Possible relationships between orally ingested H2S, glutathione (GSH) synthesis and plasmatic thiols. (1) H2S may upregulate cystine transport and increase the activity of γ-glutamylcysteine synthetase, resulting in an increment in intracellular GSH levels which in turn is released from tissues to maintain plasmatic thiols in their reduced form. (2) H2S itself may be involved in the reduction of plasmatic thiols, thus being directly implicated in redox reactions as an antioxidant.

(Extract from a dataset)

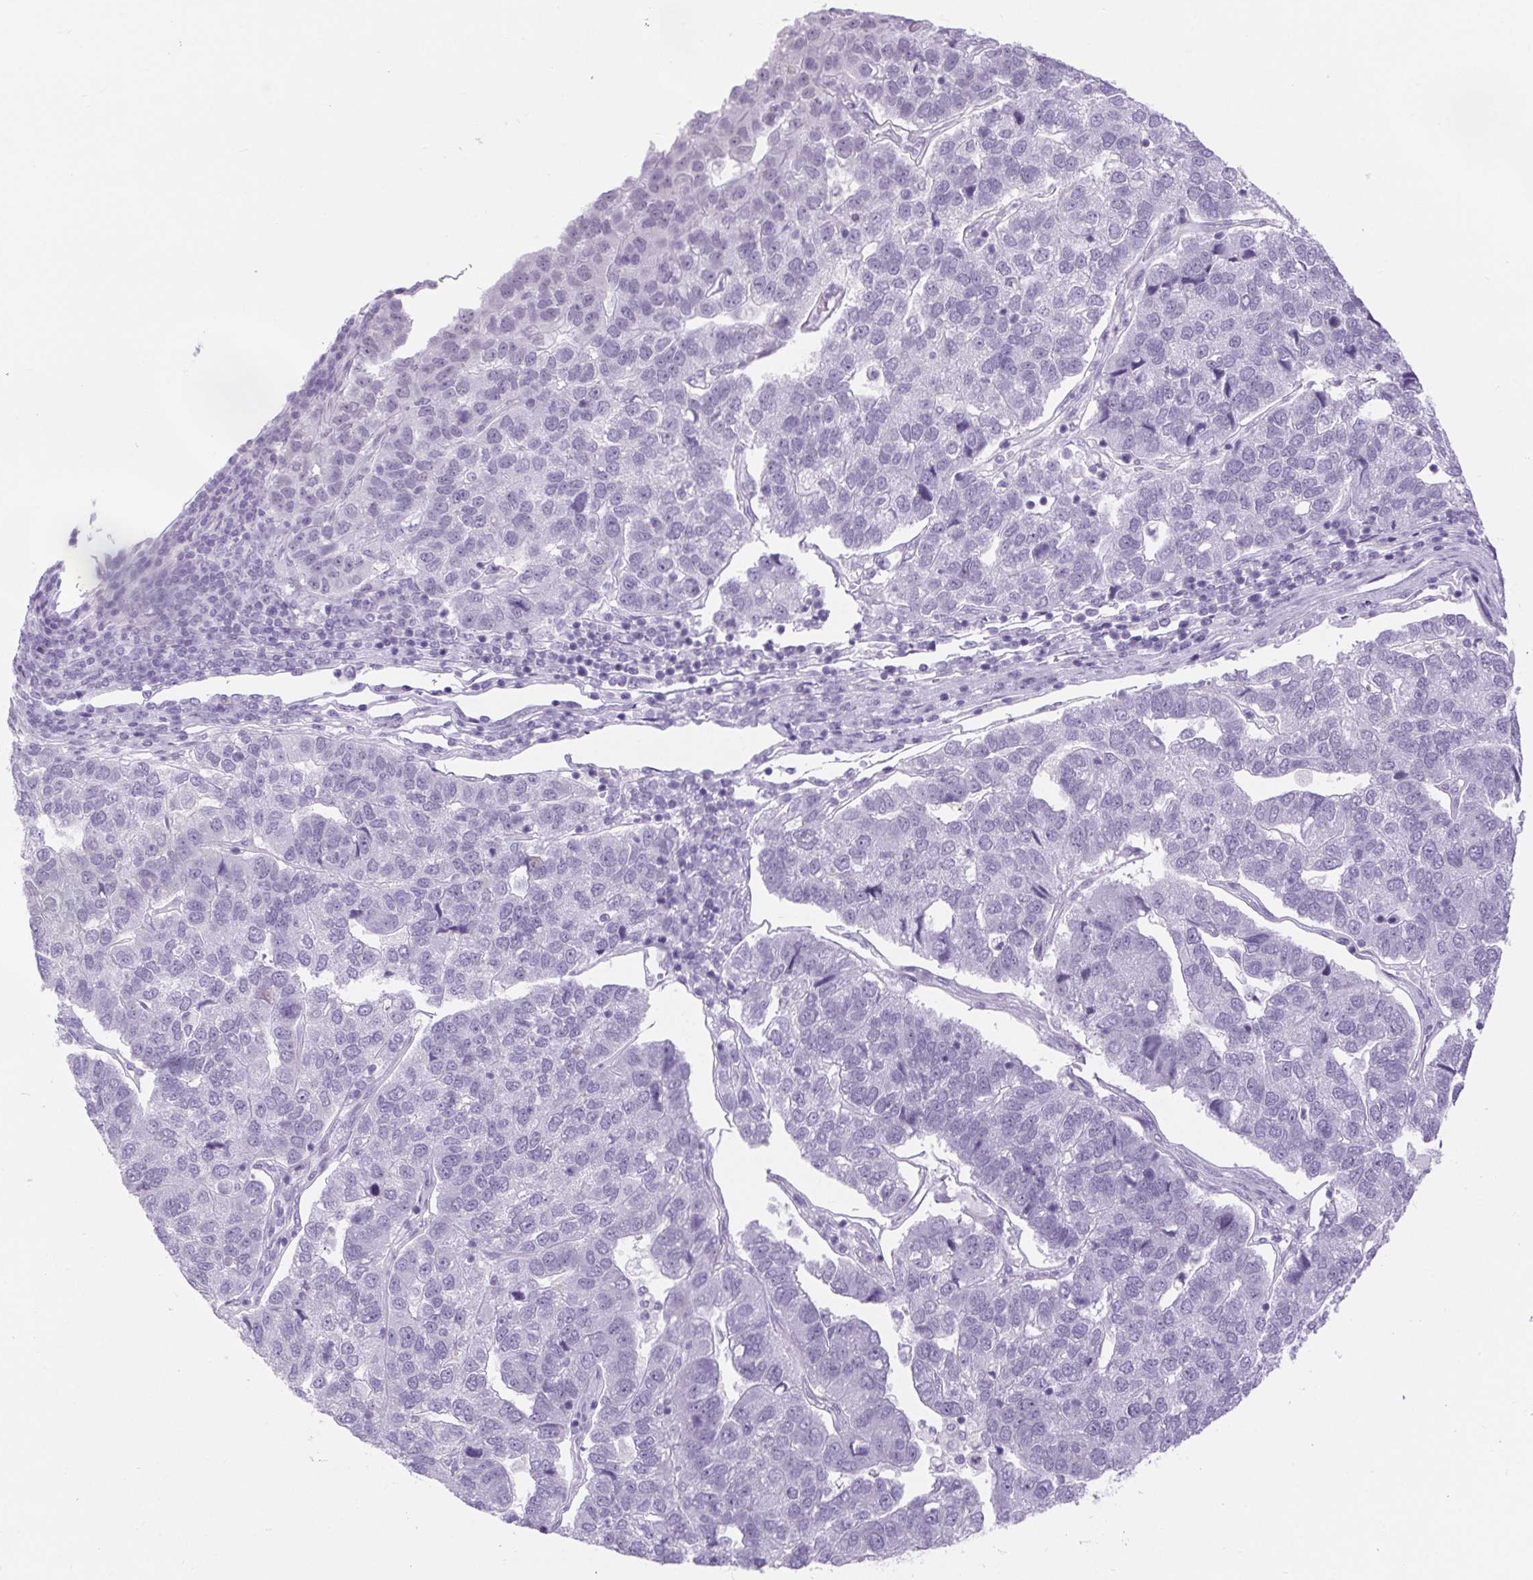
{"staining": {"intensity": "negative", "quantity": "none", "location": "none"}, "tissue": "pancreatic cancer", "cell_type": "Tumor cells", "image_type": "cancer", "snomed": [{"axis": "morphology", "description": "Adenocarcinoma, NOS"}, {"axis": "topography", "description": "Pancreas"}], "caption": "High magnification brightfield microscopy of adenocarcinoma (pancreatic) stained with DAB (brown) and counterstained with hematoxylin (blue): tumor cells show no significant positivity.", "gene": "BCAS1", "patient": {"sex": "female", "age": 61}}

Full figure and legend (63K)Literature reports that endogenously produced H2S can be hydrolyzed to hydrosulfide and sulfide ions; however, even if in aqueous solution, about one-third of H2S remains undissociated at pH 7.4 and can rapidly diffuse through tissues (Wang, 2002). Indeed, H2S is permeable to plasma membranes as its solubility in lipophilic solvents is approximately fivefold greater than in water; for this reason, H2S is now considered a gasotransmitter able to induce specific cellular responses (Jeong et al., 2006; Oh et al., 2006; Rinaldi et al., 2006). To date, the rate of H2S absorption in the gastrointestinal tract after oral ingestion of sulfurous water is not documented, nor it is clear in which forms this compound is actually bioavailable. Studies along these lines are currently in progress; at the same time, it would be of value to investigate how long the effects of sulfurous water consumption last after suspension of the therapy and if an acute treatment (that is, 1 day) generates the same results. In this context, possible increments in intracellular GSH levels should be investigated as well as the balance of GSH and oxidized glutathione (GSSG), which may reflect changes in redox signaling and control.
In conclusion, our findings of improved body redox status in healthy volunteers undergoing a cycle of hydropinic therapy suggest major benefits from sulfurous water consumption in reducing biomolecule oxidation, possibly furnishing valid protection against oxidative damage commonly associated with aging and age-related degenerative diseases.